__Consigne 1__
Relevez, dans la critique ci-dessous, toutes les difficultés énumérées juste après « beaucoup de tension et nombre de difficultés ».
__Consigne 2__
Dans les entrées, prenez les lignes qui vont de celle qui contient « Rank the categories » jusqu'à la fin des entrées, et exprimez-les sous forme de liste JSON de chaînes, une chaîne par ligne, sans les lignes vides ni les images.

Il y a de bonnes raisons pour que ce film sonne vrai, à commencer par la profession de son réalisateur, Thomas Lilti, lui-même médecin travaillant en interne dans un hôpital et connaissant donc son sujet sur le bout des doigts. Mais encore fallait-il être capable de faire un film qui se tienne, bien construit et bien dirigé, et c'est indéniablement le cas. Hormis quelques scènes outrées dont on aurait pu se passer, le film non seulement passionne et tient en haleine, mais rend parfaitement compte de la complexité de ce monde de l'hôpital.
Pour ce faire, Thomas Lilti s'attache à suivre les premiers pas de Benjamin (Vincent Lacoste), débarquant aux urgences d'un hôpital et, qui plus est, dans le service où travaille son propre père (Jacques Gamblin). Le rejoint bientôt un autre jeune médecin prénommé Abdel et arrivant d'Algérie (Reda Kateb). Entre les deux hommes se noue rapidement une relation faite à la fois de défiance et d'amitié.
Car, s'il y a bien des moments de détente et les farces de carabins auxquelles on est en droit de s'attendre, il y a surtout, dans ce film, beaucoup de tension et nombre de difficultés. Manque de personnel, manque de moyens, appareils en panne, solitude, détresse... Le constat est cruel et inquiétant. Quoi qu'on fasse (ou qu'on ne puisse pas faire, à cause d'une défaillance de matériel), quelles que soient les décisions prises, on risque de faire des erreurs... Que le médecin soit seul, qu'il se fasse aider par un confrère avenant, ou qu'il soit en conflit avec un autre service arrivé au chevet du malade plus tôt que lui, dans tous les cas les décisions peuvent être lourdes de conséquences, à la fois pour le malade bien sûr, mais aussi pour le médecin (qui sera ou non protégé par l'hôpital) et pour les familles qui, évidemment, veulent en savoir toujours davantage et posent des questions embarrassantes. Comme le dit Abdel à Benjamin, "médecin en hôpital, ce n'est pas un métier, c'est une espèce de malédiction"!

__Entrées à traiter__
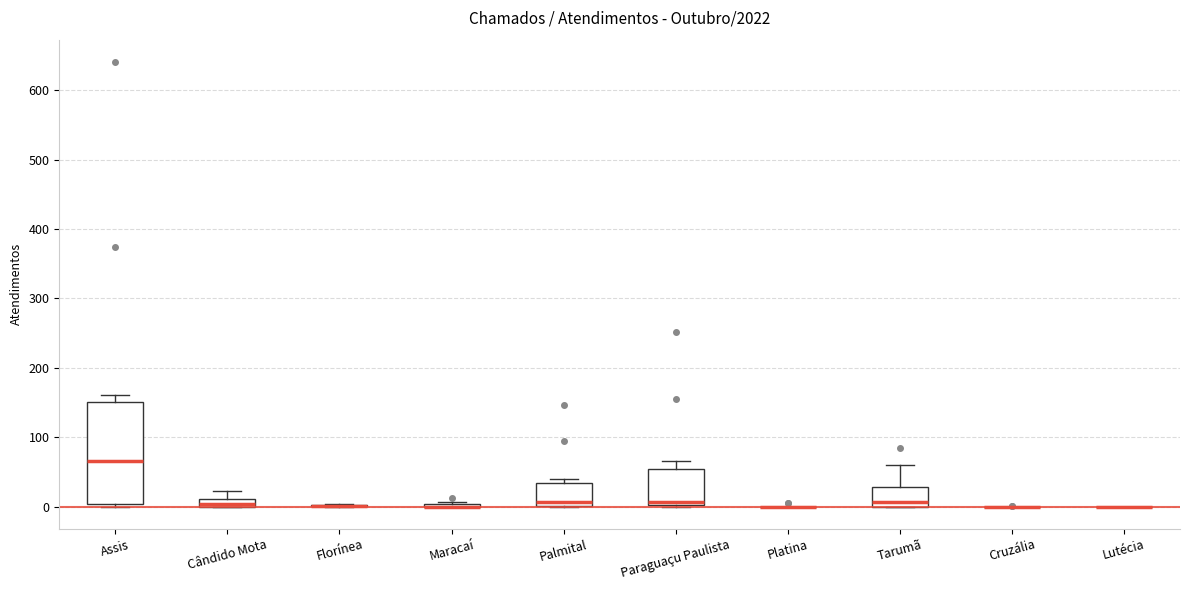

Where is the upper edge of the box for Assis on the y-axis? The values are not printed on the chart, so give them approximately, as read against the axis.

150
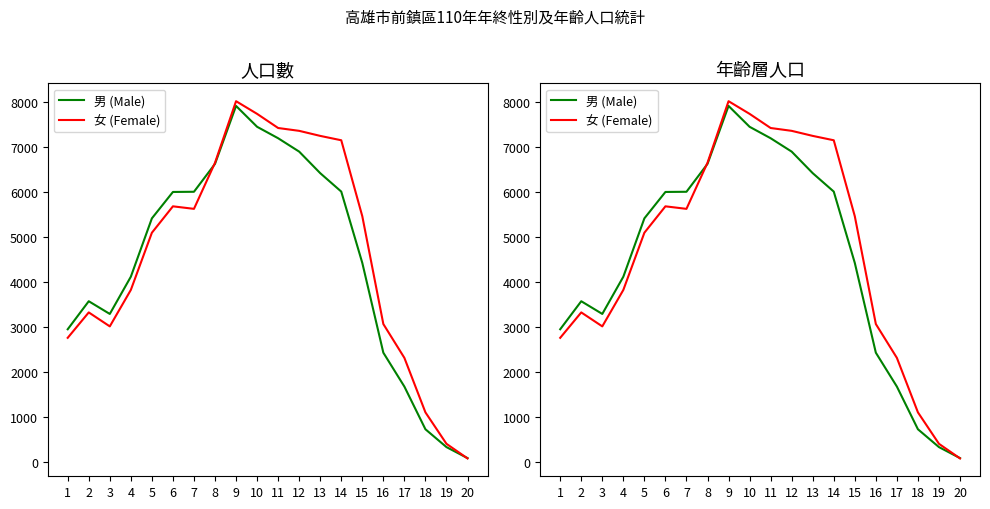

What is the difference between the highest and lowest values at 16?

636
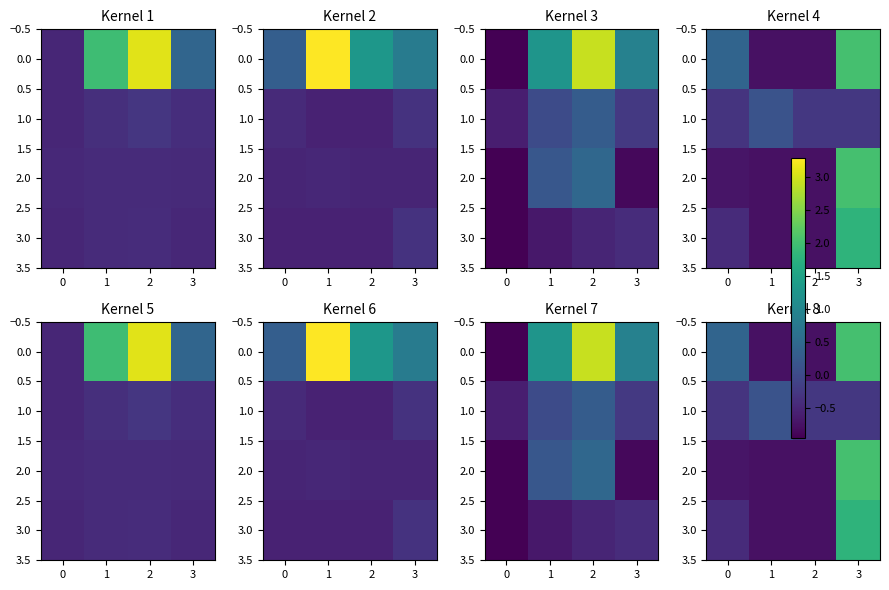

How many values in 1.0 are above zero?

1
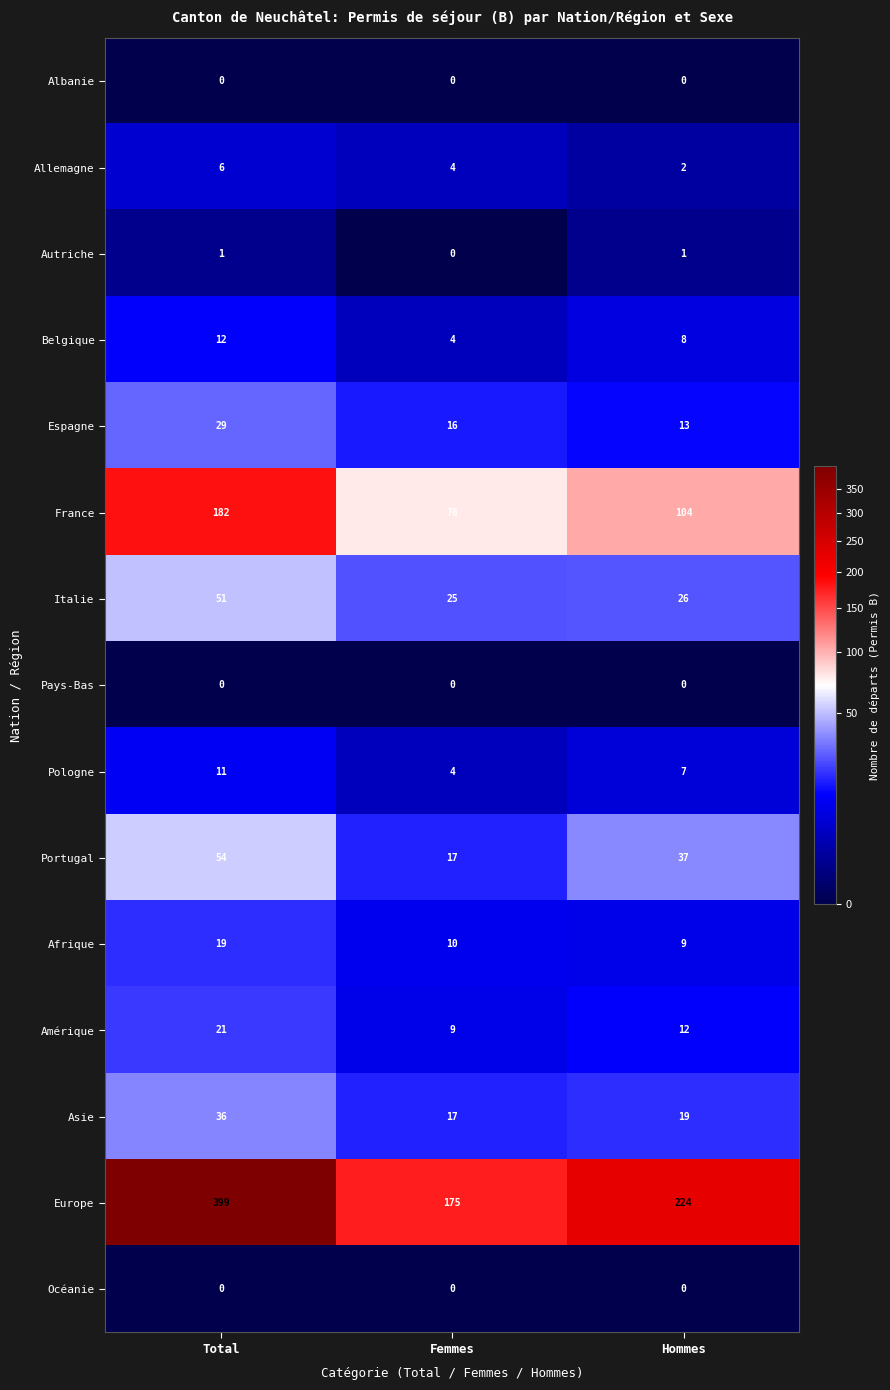

Which series has the largest range (max minus min)?

Europe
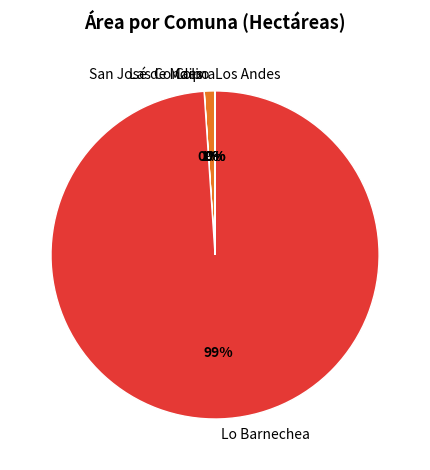

To the nearest percent, what is the combined percentage of Lo Barnechea and San José de Maipo?

100%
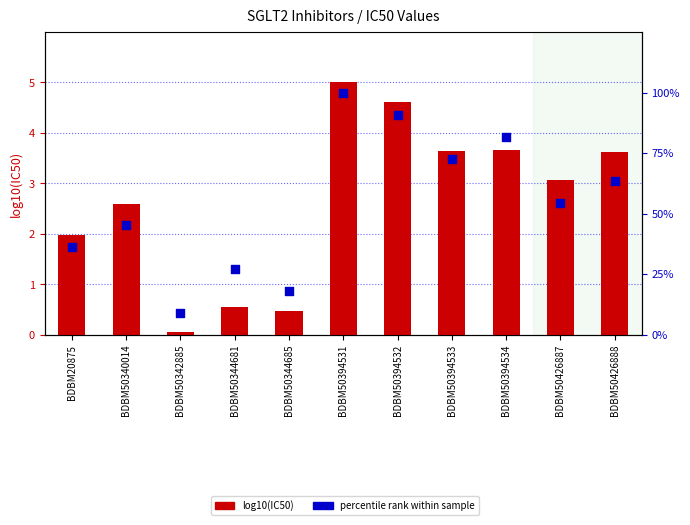

At which category is the sum across all series the highest?

BDBM50394531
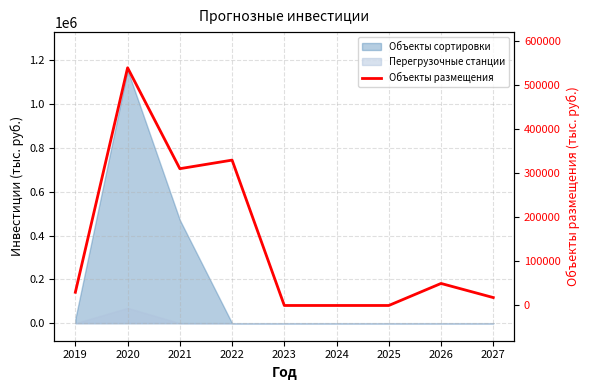

Rank the categories by value from lowest to highest.

2023, 2024, 2025, 2027, 2019, 2026, 2021, 2022, 2020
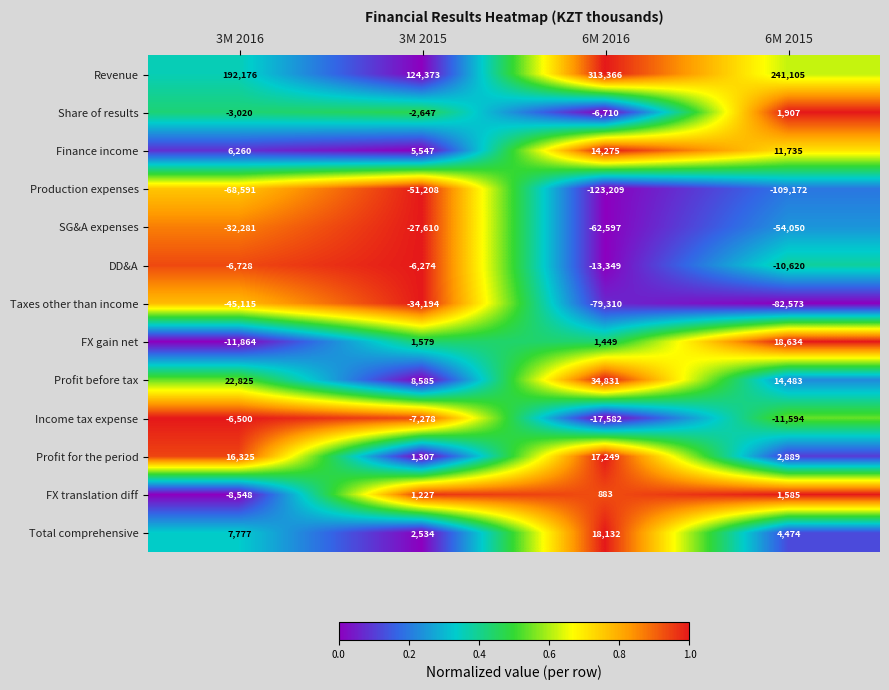

Which series changed the most between 3M 2015 and 6M 2015?

Revenue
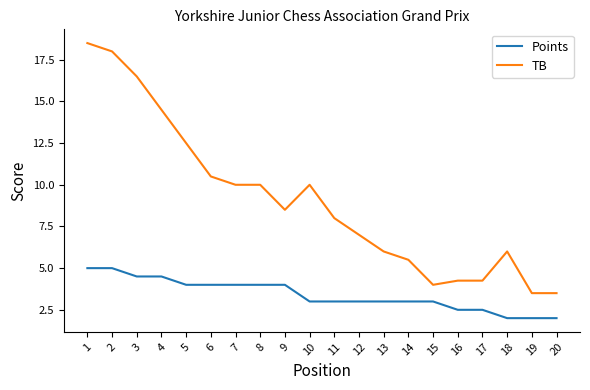

Rank the series at 9 from highest to lowest value.

TB, Points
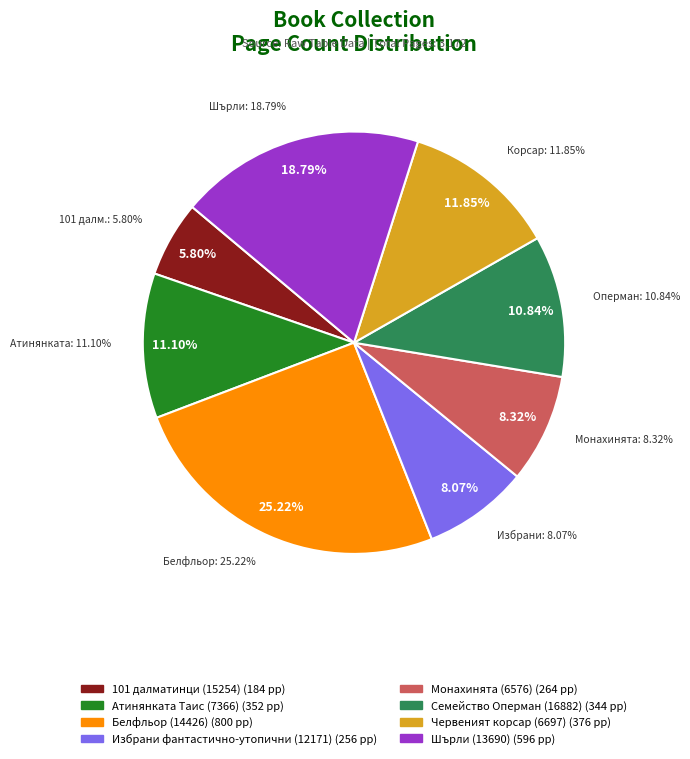

What portion of the pie excludes Белфльор (14426)?

74.8%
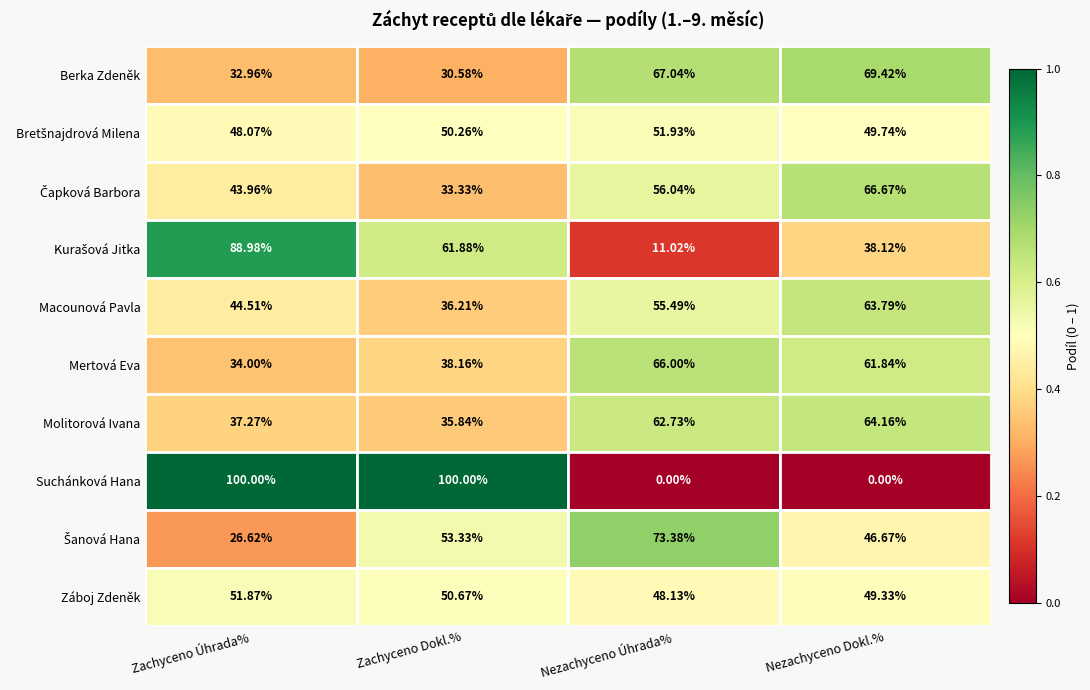

Where is Mertová Eva nearest to the value 50?

Zachyceno Dokl.%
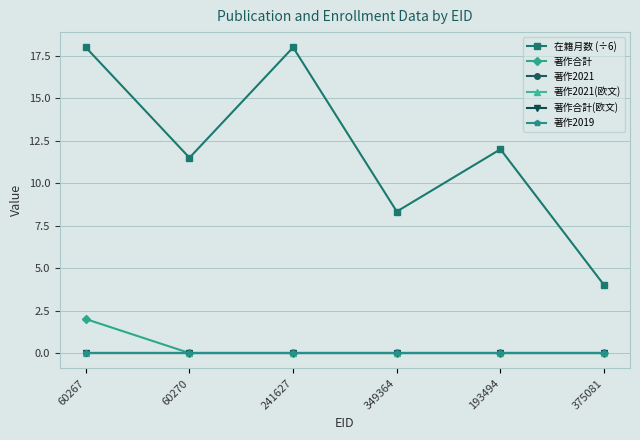

Is this an area chart (filled region under the line)?

No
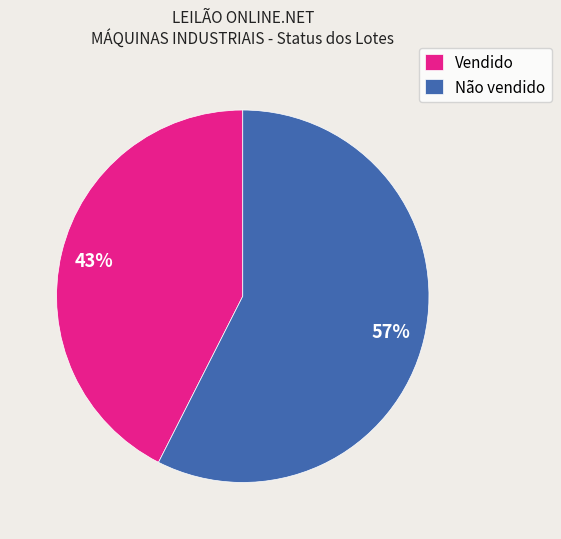

Count the number of slices in the pie.

2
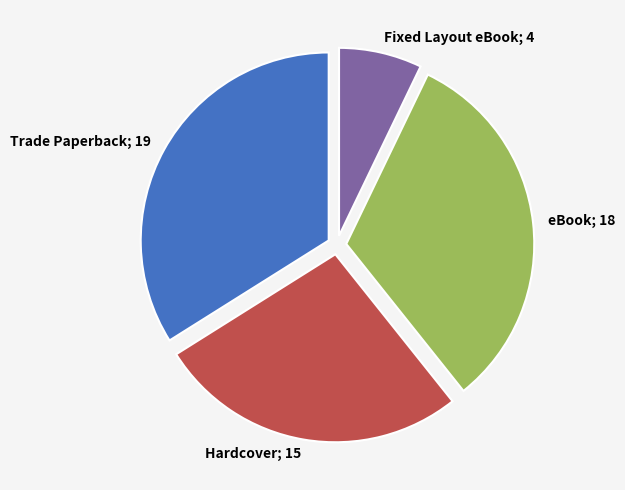

Is there a majority slice in this chart?

No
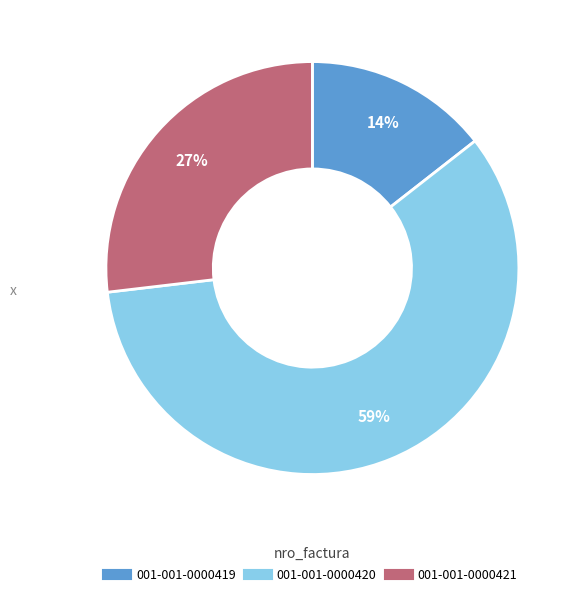

Combined, do 001-001-0000420 and 001-001-0000421 account for over 50%?

Yes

__Corrigé 1__
- Manque de personnel
- Manque de moyens
- Appareils en panne
- Solitude
- Détresse

__Corrigé 2__
[
  "Rank the categories by value from lowest to highest.",
  "2023, 2024, 2025, 2027, 2019, 2026, 2021, 2022, 2020",
  "Which series changed the most between 3M 2015 and 6M 2015?",
  "Revenue",
  "Rank the series at 9 from highest to lowest value.",
  "TB, Points",
  "What portion of the pie excludes Белфльор (14426)?",
  "74.8%",
  "Where is Mertová Eva nearest to the value 50?",
  "Zachyceno Dokl.%",
  "Is this an area chart (filled region under the line)?",
  "No",
  "Count the number of slices in the pie.",
  "2",
  "Is there a majority slice in this chart?",
  "No",
  "Combined, do 001-001-0000420 and 001-001-0000421 account for over 50%?",
  "Yes"
]